Sensenbrenner also argued that just because presidential turnout is high doesn’t mean there isn’t discrimination. Also, he said, turnout tends to be greatest in presidential elections — a significant amount of discrimination can happen in less-visible contests, for school board, sheriff, council and other local positions.
And just because turnout was high in the past doesn’t mean there won’t be discrimination moving forward.
“If you use a high-voter-turnout election — of course presidential elections are always the highest turnout elections — to say that we should loosen our vigilance against discrimination, [that] would mean that in subsequent elections, it would be more difficult for minority voters to vote, and consequently [turnout] would be lower. But by that time, the milk is already spilled and the horse is out of the barn,” said Sesenbrenner.
Sensenbrenner said he never considered either of the two amendments a serious threat.
“I knew we would be able to beat them back,” he said, pointing to the fact that they also defeated Rep. Steve King’s (R-Iowa) amendment mandating that ballots be printed in English only.
If the Supreme Court rules Section 5 is unconstitutional and kicks it back to Congress to amend — an outcome Sensenbrenner says he hopes doesn’t happen — those lawmakers who have so far been uneasy in taking a position on the VRA will have to do so. The debate will occur in a polarized environment that includes varying opinions on long lines at the polls, voter ID laws and allegations of fraud.
Still, Sensenbrenner is confident that if the Supreme Court rules that the law needs to be changed, his colleagues will come around when they are presented with evidence showing why it is still so necessary.
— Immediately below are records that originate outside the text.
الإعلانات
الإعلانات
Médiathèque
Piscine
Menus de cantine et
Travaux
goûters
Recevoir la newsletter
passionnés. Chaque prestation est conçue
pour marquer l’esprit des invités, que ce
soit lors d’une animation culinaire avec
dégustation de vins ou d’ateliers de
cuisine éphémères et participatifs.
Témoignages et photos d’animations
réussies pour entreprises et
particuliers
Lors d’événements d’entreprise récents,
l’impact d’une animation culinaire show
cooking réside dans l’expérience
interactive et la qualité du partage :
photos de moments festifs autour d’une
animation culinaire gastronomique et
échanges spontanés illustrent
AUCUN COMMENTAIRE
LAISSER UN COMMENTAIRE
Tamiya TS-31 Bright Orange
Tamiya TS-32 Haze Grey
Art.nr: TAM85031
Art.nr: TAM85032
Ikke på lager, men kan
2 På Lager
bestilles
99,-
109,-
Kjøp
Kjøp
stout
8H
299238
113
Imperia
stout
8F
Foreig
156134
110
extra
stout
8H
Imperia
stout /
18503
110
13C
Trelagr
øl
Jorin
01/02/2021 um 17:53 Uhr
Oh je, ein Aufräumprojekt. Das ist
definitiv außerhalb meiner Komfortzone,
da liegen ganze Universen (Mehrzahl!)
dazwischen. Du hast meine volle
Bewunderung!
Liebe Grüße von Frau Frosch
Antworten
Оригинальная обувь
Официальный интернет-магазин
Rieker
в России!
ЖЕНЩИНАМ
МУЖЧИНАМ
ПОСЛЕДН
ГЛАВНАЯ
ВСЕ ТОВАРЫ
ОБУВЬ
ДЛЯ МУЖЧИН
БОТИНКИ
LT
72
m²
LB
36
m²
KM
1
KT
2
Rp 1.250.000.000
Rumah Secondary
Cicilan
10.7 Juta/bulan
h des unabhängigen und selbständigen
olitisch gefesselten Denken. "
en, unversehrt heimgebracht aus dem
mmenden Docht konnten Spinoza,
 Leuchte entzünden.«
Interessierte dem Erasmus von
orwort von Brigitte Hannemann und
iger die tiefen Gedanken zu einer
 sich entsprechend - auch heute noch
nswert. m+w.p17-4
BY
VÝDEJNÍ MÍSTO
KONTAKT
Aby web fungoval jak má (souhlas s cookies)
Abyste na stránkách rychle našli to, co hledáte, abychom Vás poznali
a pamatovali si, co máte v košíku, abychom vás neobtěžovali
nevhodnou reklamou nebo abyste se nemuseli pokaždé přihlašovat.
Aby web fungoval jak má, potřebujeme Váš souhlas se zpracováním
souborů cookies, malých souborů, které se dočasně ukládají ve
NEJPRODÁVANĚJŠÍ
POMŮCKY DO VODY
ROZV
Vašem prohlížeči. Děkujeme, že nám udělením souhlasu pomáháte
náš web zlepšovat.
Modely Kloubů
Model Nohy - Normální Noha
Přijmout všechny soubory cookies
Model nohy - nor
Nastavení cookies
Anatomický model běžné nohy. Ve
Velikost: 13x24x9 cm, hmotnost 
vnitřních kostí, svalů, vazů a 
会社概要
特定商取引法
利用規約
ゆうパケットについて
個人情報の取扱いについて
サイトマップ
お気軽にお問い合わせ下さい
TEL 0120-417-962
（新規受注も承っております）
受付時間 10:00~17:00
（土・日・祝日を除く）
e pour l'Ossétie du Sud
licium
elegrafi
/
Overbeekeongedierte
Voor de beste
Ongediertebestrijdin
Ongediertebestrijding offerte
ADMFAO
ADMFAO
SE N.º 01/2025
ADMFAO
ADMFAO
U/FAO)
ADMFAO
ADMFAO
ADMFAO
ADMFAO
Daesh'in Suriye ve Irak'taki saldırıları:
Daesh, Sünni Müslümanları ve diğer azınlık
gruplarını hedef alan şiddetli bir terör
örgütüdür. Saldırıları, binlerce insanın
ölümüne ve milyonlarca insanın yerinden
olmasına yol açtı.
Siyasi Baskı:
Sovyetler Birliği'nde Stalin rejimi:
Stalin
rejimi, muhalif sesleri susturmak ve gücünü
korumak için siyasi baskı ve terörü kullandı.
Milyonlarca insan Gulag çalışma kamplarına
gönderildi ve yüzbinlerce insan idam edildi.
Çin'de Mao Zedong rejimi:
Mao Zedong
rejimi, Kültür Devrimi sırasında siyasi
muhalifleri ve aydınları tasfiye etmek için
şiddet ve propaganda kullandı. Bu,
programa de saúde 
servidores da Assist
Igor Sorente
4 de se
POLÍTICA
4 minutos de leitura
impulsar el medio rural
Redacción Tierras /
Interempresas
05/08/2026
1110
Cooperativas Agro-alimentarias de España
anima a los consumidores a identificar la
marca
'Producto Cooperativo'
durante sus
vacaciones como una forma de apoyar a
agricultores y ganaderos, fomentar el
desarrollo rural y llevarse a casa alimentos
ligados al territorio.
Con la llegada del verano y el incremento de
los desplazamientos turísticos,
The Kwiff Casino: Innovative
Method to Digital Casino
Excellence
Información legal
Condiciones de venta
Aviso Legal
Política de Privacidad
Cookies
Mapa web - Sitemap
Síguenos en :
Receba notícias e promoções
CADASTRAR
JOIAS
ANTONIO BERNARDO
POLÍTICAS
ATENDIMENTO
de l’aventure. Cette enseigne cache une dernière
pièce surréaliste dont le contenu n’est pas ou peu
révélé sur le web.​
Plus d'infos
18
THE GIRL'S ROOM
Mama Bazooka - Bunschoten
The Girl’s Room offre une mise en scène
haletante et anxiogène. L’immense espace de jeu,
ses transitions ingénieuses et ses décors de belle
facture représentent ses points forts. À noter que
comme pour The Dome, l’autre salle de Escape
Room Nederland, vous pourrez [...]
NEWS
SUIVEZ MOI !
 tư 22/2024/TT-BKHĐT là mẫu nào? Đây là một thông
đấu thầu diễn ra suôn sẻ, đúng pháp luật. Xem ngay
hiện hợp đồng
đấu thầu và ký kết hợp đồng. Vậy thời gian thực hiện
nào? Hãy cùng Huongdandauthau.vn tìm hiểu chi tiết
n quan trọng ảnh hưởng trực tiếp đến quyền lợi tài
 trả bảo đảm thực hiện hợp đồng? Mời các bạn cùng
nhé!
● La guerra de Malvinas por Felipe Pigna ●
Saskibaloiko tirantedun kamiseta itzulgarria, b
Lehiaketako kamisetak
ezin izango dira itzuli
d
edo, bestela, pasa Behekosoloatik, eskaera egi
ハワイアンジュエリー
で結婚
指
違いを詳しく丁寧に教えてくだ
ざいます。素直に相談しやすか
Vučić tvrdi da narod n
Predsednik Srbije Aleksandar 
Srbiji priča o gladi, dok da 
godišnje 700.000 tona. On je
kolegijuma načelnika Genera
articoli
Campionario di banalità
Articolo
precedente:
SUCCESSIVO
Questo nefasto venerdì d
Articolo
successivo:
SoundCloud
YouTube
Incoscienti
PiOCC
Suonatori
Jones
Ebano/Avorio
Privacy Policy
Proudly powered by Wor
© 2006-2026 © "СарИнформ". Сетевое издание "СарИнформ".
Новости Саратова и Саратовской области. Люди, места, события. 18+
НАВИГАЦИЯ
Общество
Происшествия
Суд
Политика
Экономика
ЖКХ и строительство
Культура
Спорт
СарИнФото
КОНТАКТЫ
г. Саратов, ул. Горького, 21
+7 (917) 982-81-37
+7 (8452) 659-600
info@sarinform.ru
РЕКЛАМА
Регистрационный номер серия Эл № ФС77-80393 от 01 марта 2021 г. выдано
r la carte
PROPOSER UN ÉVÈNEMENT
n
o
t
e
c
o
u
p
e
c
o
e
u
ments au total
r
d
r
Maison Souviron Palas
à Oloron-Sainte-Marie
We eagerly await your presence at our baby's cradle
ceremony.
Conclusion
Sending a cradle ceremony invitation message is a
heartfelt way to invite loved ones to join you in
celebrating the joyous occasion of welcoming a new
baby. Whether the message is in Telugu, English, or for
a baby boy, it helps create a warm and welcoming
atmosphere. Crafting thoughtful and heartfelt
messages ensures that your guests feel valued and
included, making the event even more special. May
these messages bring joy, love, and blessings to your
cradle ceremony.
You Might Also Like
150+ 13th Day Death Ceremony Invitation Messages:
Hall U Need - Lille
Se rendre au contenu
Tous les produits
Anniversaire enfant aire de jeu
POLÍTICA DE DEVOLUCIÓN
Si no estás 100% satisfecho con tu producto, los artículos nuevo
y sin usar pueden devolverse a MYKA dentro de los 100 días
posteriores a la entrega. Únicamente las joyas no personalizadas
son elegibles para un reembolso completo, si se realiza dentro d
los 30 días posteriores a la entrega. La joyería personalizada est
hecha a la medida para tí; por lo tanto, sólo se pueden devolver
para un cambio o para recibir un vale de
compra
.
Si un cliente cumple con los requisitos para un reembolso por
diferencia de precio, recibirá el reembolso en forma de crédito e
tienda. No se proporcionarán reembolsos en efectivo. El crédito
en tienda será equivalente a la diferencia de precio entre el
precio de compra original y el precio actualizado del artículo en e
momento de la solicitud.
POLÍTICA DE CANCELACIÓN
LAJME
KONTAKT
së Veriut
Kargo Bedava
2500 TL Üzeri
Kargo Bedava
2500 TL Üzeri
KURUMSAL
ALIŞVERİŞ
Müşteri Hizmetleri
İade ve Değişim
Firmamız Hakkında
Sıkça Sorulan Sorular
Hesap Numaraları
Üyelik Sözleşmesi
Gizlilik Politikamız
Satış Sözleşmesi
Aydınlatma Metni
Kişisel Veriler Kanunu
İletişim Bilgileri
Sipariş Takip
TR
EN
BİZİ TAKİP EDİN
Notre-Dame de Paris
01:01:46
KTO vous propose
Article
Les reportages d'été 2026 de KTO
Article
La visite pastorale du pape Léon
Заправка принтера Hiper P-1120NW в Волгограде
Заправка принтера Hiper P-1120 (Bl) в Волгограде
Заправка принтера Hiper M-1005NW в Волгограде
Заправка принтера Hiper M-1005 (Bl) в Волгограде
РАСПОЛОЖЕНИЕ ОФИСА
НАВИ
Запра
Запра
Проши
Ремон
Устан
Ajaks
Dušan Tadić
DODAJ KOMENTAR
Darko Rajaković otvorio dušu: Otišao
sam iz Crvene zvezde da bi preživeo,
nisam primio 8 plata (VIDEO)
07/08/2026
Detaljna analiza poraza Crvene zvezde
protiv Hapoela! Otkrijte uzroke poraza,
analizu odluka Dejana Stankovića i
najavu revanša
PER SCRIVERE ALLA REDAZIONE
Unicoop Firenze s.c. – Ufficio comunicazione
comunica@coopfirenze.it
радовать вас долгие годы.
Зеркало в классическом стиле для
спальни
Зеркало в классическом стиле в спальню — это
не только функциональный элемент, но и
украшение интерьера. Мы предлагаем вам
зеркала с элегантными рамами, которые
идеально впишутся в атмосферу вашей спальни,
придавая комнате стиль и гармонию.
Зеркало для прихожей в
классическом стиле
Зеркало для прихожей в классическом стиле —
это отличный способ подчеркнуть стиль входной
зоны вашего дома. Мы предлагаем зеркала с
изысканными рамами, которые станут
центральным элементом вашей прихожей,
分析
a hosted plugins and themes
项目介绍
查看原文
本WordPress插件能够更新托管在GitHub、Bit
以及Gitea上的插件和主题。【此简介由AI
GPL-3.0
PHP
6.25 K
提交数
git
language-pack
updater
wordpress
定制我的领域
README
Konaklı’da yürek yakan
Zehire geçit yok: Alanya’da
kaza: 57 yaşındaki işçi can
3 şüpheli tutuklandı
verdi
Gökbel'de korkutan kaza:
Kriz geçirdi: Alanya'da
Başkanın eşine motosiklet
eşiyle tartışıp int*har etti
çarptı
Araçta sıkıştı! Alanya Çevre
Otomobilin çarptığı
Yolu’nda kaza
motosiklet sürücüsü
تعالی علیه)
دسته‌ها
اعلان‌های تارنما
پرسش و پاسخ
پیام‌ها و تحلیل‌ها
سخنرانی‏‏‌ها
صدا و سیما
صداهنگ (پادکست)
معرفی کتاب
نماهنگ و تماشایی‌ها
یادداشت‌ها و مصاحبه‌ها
“It was one of the trans-Atlantic passenger shipping lines that said, ‘Getting there is half the fun.’ That’s the experience I’ve had with the Voting Rights Act and all of its mutations since I’ve been in Congress,” Sensenbrenner said. “I think by the time the debate is concluded, there will be a very bipartisan consensus that if there is an amendment needed to Section 5 to keep it viable, the votes will be overwhelming.”